■ GIVEN PASSAGE:
++++
Corpus is a small string compression library with accompanying codebook generation script.

It is available under the MIT license for Lua and Javascript.

Corpus should not be used for general purpose compression, but with a bit of care can make big wins on small strings.

It is currently firmly in the "toy" stage of development, but I'm seeing reasonable ratios for lots of types of data, so I'm releasing it in case it can be useful to someone.

Motivation

I came across smaz, and wanted to generalise the set-codebook encoding style in a reusable way for the web, particularly for use in games and APIs with predictable protocols.

I also wanted to make the compressor "text safe" (UTF-8 in, UTF-8 out), which makes working with the results easier for humans, and safer to feed into foreign code (no nulls, no bad chars). As a nice side-effect, larger dictionaries can be used with corpus than smaz.

This is not a rival for LZString, and especially not a rival for gzip and friends.

Demo

You can see a live demo - with multiple example dictionaries and a visual breakdown of the compressed output - here.

Process

Part One: Dictionary Derivation

A corpus of data is fed through the derivation script. Substrings of the corpus are sorted by occurrence, optionally filtered for similarity, and then output as UTF-8 json.

This process only needs to be done once for a corpus, as the resulting dictionary can be embedded in the application and used for both compression and decompression. Multiple dictionaries can also be present in a single application (for compressing XML and JSON separately, for example).

The derivation process is definitely a work-in-progress, but at the time of writing results in average ratios in the realm of 0.6 for 2048-long dictionaries when used on random substrings of the derivation corpus.

The dictionary can also be hand-derived or edited, naturally - this can be helpful when you have a known protocol or format that you want to compress. This has been done to optimize the example dictionaries.
++++
(Data excerpts)
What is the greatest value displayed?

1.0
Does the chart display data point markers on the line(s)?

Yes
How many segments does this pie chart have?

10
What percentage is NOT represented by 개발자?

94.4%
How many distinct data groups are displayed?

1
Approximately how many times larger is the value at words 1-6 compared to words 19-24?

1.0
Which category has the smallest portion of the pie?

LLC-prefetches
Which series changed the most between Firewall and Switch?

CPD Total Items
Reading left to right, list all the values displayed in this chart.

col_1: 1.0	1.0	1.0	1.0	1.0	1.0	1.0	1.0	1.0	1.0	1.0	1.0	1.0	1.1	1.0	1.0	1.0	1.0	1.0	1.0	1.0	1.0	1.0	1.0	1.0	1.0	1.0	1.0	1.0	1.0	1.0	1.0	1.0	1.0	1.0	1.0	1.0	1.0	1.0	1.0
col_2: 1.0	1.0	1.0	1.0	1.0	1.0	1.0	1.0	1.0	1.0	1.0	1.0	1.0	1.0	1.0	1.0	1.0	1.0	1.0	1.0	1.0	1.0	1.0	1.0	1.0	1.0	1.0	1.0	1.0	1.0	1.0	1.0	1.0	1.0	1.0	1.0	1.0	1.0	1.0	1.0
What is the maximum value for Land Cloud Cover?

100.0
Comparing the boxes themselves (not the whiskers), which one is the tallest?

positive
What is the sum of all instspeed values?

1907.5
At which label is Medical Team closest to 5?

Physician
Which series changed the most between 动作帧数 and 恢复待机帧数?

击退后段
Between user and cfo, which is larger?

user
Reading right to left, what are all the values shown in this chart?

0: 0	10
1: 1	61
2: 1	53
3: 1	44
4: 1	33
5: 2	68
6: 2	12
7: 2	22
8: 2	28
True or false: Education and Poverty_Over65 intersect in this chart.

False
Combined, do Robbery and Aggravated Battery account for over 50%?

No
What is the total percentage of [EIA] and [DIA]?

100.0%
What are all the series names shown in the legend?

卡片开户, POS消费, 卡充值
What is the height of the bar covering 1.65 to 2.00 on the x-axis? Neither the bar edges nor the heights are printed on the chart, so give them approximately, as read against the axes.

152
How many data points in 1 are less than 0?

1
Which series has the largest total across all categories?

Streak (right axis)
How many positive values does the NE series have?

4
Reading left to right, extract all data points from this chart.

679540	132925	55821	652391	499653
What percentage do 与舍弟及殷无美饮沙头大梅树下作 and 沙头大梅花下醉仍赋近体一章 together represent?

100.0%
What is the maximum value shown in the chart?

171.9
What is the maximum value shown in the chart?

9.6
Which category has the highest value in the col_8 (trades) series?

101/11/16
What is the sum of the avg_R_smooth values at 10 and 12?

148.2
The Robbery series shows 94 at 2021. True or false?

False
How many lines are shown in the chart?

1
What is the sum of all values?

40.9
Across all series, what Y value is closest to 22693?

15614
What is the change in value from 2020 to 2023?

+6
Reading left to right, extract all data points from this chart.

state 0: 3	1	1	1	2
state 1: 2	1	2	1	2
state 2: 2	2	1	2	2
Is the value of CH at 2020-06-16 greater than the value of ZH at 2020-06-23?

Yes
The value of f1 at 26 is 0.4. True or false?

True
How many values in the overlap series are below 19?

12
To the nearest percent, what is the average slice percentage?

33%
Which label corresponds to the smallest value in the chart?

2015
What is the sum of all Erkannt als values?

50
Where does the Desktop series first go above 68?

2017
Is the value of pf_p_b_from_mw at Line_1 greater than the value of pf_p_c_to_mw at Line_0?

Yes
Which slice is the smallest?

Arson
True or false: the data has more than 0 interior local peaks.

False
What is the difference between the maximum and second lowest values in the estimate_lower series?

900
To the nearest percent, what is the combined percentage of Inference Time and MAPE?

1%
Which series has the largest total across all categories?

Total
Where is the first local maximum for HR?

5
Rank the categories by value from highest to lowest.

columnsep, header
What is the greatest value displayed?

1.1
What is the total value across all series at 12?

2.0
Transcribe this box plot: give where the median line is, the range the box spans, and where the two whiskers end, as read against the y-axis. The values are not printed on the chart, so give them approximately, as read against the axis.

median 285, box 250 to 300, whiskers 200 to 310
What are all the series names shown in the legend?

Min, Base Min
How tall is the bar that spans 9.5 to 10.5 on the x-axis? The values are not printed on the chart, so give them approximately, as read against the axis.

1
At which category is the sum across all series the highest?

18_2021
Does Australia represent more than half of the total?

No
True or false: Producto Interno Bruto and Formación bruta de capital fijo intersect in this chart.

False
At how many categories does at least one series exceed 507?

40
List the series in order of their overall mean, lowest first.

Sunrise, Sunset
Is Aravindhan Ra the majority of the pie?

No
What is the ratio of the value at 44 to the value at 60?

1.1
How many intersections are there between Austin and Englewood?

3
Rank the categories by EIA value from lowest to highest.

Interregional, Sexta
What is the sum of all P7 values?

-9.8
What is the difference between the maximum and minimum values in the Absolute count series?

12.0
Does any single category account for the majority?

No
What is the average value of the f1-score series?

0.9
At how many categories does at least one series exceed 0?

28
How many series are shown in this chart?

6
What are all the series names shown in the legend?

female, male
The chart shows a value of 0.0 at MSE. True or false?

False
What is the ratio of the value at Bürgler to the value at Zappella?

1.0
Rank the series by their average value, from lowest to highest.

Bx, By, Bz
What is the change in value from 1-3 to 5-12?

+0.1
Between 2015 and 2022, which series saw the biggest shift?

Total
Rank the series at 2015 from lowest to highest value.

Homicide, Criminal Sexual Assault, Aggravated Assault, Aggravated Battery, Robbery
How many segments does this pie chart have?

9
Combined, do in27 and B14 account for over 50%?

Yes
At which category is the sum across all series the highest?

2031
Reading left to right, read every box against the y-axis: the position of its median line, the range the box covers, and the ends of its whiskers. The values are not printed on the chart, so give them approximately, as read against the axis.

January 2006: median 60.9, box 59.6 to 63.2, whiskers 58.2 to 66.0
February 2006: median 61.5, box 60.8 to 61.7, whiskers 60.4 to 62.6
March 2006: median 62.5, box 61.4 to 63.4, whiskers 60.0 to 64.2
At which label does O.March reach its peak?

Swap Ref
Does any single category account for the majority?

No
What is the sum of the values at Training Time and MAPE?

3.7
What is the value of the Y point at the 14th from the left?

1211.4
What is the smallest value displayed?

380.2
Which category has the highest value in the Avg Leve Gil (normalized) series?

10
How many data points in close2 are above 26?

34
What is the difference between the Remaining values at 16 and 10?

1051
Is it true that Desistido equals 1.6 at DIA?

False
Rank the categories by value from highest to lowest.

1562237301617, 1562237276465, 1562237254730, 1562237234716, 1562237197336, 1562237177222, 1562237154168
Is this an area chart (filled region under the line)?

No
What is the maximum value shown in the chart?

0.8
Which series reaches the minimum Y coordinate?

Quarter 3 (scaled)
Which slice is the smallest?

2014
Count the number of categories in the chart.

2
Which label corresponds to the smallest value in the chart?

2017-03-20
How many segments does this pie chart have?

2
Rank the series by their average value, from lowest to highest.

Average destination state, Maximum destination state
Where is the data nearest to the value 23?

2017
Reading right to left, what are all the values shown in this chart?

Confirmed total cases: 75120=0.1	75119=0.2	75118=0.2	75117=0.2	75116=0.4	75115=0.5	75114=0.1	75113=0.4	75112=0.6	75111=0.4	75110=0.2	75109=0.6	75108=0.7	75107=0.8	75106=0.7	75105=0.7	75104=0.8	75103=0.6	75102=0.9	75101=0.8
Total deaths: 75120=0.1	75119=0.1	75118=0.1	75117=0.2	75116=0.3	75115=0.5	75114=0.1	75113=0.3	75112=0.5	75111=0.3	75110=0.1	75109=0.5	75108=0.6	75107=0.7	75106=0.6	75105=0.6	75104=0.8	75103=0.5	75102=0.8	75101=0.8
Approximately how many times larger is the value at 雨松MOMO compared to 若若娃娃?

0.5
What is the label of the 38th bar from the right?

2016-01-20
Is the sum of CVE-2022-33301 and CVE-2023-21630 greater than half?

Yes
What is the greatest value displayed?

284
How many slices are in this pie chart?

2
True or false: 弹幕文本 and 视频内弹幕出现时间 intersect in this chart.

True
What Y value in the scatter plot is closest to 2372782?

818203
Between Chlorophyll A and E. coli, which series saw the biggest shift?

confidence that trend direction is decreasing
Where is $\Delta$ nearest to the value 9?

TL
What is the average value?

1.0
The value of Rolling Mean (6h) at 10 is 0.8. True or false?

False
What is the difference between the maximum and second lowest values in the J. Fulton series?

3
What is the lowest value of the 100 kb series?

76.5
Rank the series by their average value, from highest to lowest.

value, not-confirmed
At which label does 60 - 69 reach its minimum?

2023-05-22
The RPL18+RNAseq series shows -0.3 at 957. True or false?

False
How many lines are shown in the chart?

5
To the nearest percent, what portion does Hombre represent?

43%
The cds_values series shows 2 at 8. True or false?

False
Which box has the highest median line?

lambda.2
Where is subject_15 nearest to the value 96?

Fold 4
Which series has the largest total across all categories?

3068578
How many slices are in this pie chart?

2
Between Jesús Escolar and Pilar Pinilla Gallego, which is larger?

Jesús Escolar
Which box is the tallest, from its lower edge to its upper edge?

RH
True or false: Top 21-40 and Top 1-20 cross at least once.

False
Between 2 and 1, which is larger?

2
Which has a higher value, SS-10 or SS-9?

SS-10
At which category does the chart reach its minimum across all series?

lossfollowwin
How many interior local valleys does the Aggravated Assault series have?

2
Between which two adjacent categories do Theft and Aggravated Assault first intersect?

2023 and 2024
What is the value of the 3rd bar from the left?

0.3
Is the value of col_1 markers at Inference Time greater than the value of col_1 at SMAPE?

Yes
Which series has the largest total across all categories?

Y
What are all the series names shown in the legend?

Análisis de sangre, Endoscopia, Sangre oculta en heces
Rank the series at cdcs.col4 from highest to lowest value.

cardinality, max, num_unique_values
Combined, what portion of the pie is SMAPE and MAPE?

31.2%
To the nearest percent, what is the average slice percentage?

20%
++++
■ REQUEST 1:
Answer these from the Corpus description:
(a) Which two languages is Corpus available for?
(b) Which library did the author come across that led to Corpus?
(c) What average ratio does the derivation process give for 2048-long dictionaries?
■ REQUEST 2: Name every compression library or tool other than Corpus that the Corpus description mentions.
■ REQUEST 3: Resume the Corpus description right after its final sentence, which ends "This has been done to optimize the example dictionaries."
The data excerpts are separate material and are not part of the Corpus description.

■ ANSWER BOX 1:
(a) Lua and Javascript
(b) smaz
(c) In the realm of 0.6

■ ANSWER BOX 2: smaz, LZString, gzip

■ ANSWER BOX 3:
Part Two: Compression/Decompression

For compression, the string is scanned in sequence for the longest possible dictionary entry - if something is found, a codepoint is emitted that can be translated back into a dictionary lookup for decompression. In case nothing can be found, an escaped literal codepoint or string (as appropriate) is embedded in the compression stream - this causes expansion of either 1 byte (for a literal codepoint) or 1 byte and 1 codepoint (for a literal string).

In the case that the result was unnecessarily expanded overall, the whole input is simply wrapped as a literal string, causing one byte and one codepoint of overhead.

For decompression, the string is scanned in sequence, and either an escape code (for a byte or string) or a dictionary entry is decoded.

Limitations

Corpus should not be used for compressing strings longer than a few kilobytes; the fallback wrapping is currently unsafe for long strings, and you should be using something "harder" in that case anyway.

js-side, codepoints outside the BMP may cause issues at the moment; this defect can be remedied if there is interest.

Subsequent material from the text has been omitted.